_Work to be completed_.
Output the text of each of the following records word for word, keeping every line as it stands.
--
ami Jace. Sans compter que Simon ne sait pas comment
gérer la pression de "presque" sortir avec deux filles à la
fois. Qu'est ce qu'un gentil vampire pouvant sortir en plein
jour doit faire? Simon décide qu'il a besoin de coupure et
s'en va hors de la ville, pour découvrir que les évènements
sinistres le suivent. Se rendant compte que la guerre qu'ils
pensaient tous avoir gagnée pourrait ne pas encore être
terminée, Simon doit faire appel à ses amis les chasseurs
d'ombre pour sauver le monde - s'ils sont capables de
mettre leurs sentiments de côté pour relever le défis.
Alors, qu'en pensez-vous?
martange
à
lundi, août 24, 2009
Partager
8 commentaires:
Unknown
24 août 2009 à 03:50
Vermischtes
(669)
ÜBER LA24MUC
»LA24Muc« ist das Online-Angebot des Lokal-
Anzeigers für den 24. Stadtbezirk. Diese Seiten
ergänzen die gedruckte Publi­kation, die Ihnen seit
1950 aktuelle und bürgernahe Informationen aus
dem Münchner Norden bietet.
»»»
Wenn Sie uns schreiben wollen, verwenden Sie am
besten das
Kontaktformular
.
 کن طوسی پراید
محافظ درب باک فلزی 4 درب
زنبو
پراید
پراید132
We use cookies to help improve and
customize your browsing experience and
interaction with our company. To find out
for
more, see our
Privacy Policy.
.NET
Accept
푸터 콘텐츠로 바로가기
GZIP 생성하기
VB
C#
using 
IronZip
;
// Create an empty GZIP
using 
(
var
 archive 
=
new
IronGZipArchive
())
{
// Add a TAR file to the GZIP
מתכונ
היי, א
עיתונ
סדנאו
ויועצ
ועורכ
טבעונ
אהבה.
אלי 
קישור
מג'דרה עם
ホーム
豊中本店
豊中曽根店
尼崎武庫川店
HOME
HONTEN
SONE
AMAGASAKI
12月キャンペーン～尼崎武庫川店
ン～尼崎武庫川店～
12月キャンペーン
--
_Written answer_.
ami Jace. Sans compter que Simon ne sait pas comment
gérer la pression de "presque" sortir avec deux filles à la
fois. Qu'est ce qu'un gentil vampire pouvant sortir en plein
jour doit faire? Simon décide qu'il a besoin de coupure et
s'en va hors de la ville, pour découvrir que les évènements
sinistres le suivent. Se rendant compte que la guerre qu'ils
pensaient tous avoir gagnée pourrait ne pas encore être
terminée, Simon doit faire appel à ses amis les chasseurs
d'ombre pour sauver le monde - s'ils sont capables de
mettre leurs sentiments de côté pour relever le défis.
Alors, qu'en pensez-vous?
martange
à
lundi, août 24, 2009
Partager
8 commentaires:
Unknown
24 août 2009 à 03:50
Vermischtes
(669)
ÜBER LA24MUC
»LA24Muc« ist das Online-Angebot des Lokal-
Anzeigers für den 24. Stadtbezirk. Diese Seiten
ergänzen die gedruckte Publi­kation, die Ihnen seit
1950 aktuelle und bürgernahe Informationen aus
dem Münchner Norden bietet.
»»»
Wenn Sie uns schreiben wollen, verwenden Sie am
besten das
Kontaktformular
.
 کن طوسی پراید
محافظ درب باک فلزی 4 درب
زنبو
پراید
پراید132
We use cookies to help improve and
customize your browsing experience and
interaction with our company. To find out
for
more, see our
Privacy Policy.
.NET
Accept
푸터 콘텐츠로 바로가기
GZIP 생성하기
VB
C#
using 
IronZip
;
// Create an empty GZIP
using 
(
var
 archive 
=
new
IronGZipArchive
())
{
// Add a TAR file to the GZIP
מתכונ
היי, א
עיתונ
סדנאו
ויועצ
ועורכ
טבעונ
אהבה.
אלי 
קישור
מג'דרה עם
ホーム
豊中本店
豊中曽根店
尼崎武庫川店
HOME
HONTEN
SONE
AMAGASAKI
12月キャンペーン～尼崎武庫川店
ン～尼崎武庫川店～
12月キャンペーン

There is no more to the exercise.